Gene networks in glucocorticoid-evoked apoptosis of leukemic cells.

To discover the genes responsible for the apoptosis evoked by glucocorticoids in leukemic lymphoid cells, we have begun gene array analysis on microchips. Three clones of CEM cells were compared: C7-14, C1-15 and C1-6. C7-14 and C1-15 are subclones from the original clones C7 (sensitive to apoptosis by glucocorticoids) and C1 (resistant). C1-6 is a spontaneous revertant to sensitivity from the C1 clone. Previously we presented data on the sets of genes whose expression is altered in these cell clones after 20 h exposure to dexamethasone (Dex). The two sensitive clones, which respond by undergoing apoptosis starting about 24h after Dex is added, both showed >2.5-fold induction of 39 genes and 2-fold reduction of expressed levels from 21 genes. C1-15, the resistant clone, showed alterations in a separate set of genes. In this paper, we present further analysis of the data on genes regulated in these cell clones after 20 h Dex and compare them with the genes regulated after 12h Dex. Some, but not all the genes found altered at 20 h are altered at 12h, consistent with our hypothesis that sequential gene regulation eventually provokes full apoptosis. We also compare the levels of basal gene expression in the three clones. At the basal level no single gene stands out, but small sets of genes differ >2-fold in basal expression between the two sensitive and the resistant clone. A number of the genes basally higher in the resistant clone are potentially anti-apoptotic. This is consistent with our hypothesis that the resistant cells have undergone a general shift in gene expression.

Gene expression profile of human lymphoid CEM cells sensitive and resistant to glucocorticoid-evoked apoptosis.

Three closely related clones of leukemic lymphoid CEM cells were compared for their gene expression responses to the glucocorticoid dexamethasone (Dex). All three contained receptors for Dex, but only two responded by undergoing apoptosis. After a time of exposure to Dex that ended late in the interval preceding onset of apoptosis, gene microarray analyses were carried out. The results indicate that the expression of a limited, distinctive set of genes was altered in the two apoptosis-prone clones, not in the resistant clone. That clone showed altered expression of different sets of genes, suggesting that a molecular switch converted patterns of gene expression between the two phenotypes: apoptosis-prone and apoptosis-resistant. The results are consistent with the hypothesis that altered expression of a distinctive network of genes after glucocorticoid administration ultimately triggers apoptosis of leukemic lymphoid cells. The altered genes identified provide new foci for study of their role in cell death.

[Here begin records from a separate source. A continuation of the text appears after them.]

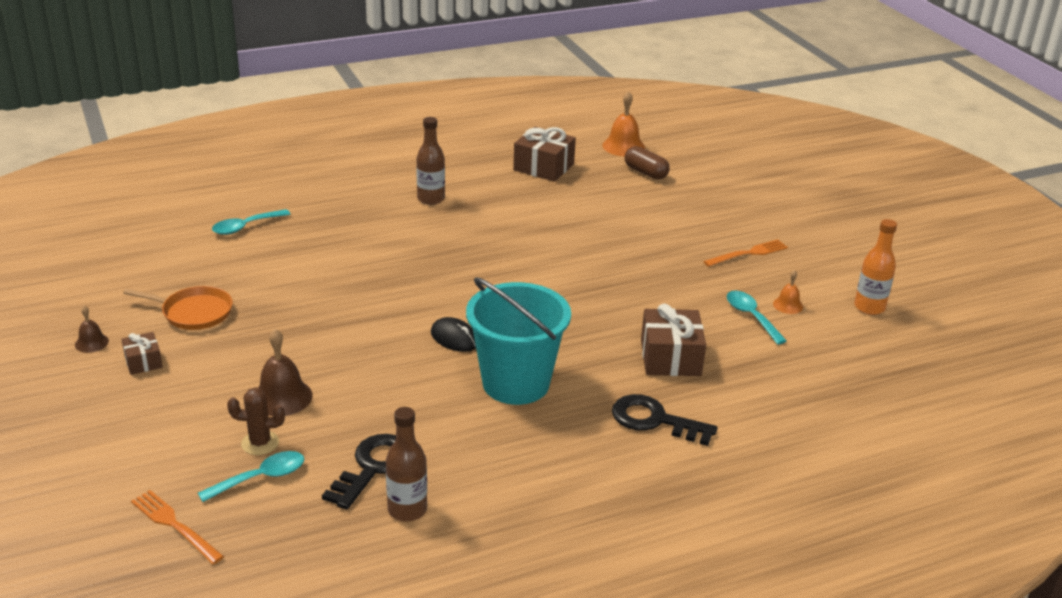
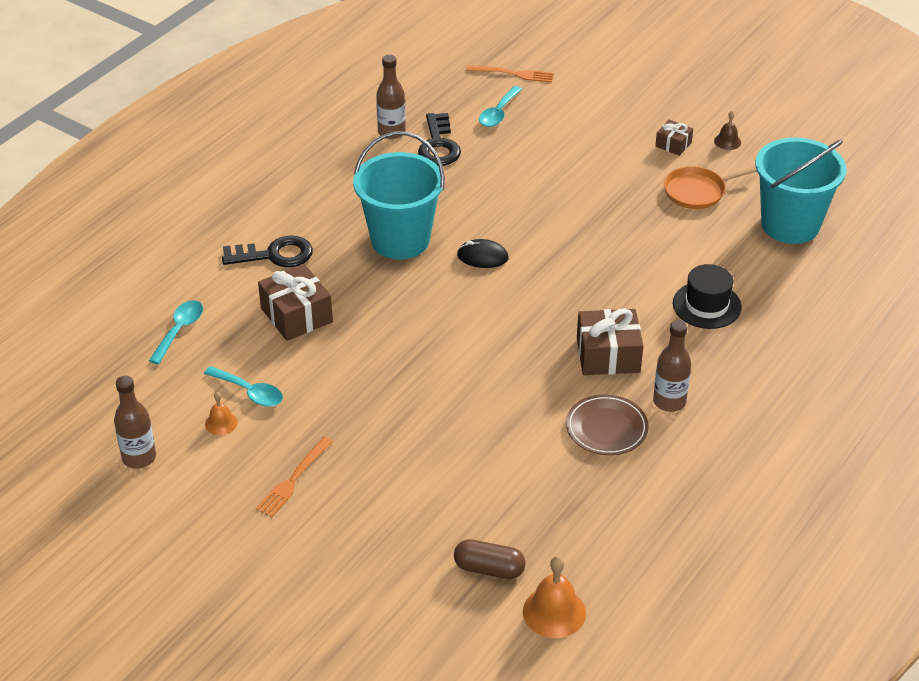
camera: 150 degrees right, 10 degrees up
turquoise spoon [212,209,291,235] -> turquoise spoon moved to [149,300,203,364]
brown cactus [227,388,285,455] -> none
brown bell [258,329,312,416] -> none
brown gift [513,127,576,182] -> brown gift moved to [577,308,643,375]
orange bottle [854,219,897,315] -> brown bottle [114,376,156,469]
none -> brown plate [566,394,649,455]
none -> black hat [673,264,742,329]
none -> turquoise bucket [756,138,846,244]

Mutational analysis of DBD*--a unique antileukemic gene sequence.

DBD* is a novel gene encoding an 89 amino acid peptide that is constitutively lethal to leukemic cells. DBD* was derived from the DNA binding domain of the human glucocorticoid receptor by a frameshift that replaces the final 21 C-terminal amino acids of the domain. Previous studies suggested that DBD* no longer acted as the natural DNA binding domain. To confirm and extend these results, we mutated DBD* in 29 single amino acid positions, critical for the function in the native domain or of possible functional significance in the novel 21 amino acid C-terminal sequence. Steroid-resistant leukemic ICR-27-4 cells were transiently transfected by electroporation with each of the 29 mutants. Cell kill was evaluated by trypan blue dye exclusion, a WST-1 tetrazolium-based assay for cell respiration, propidium iodide exclusion, and Hoechst 33258 staining of chromatin. Eleven of the 29 point mutants increased, whereas four decreased antileukemic activity. The remainder had no effect on activity. The nonconcordances between these effects and native DNA binding domain function strongly suggest that the lethality of DBD* is distinct from that of the glucocorticoid receptor. Transfections of fragments of DBD* showed that optimal activity localized to the sequence for its C-terminal 32 amino acids.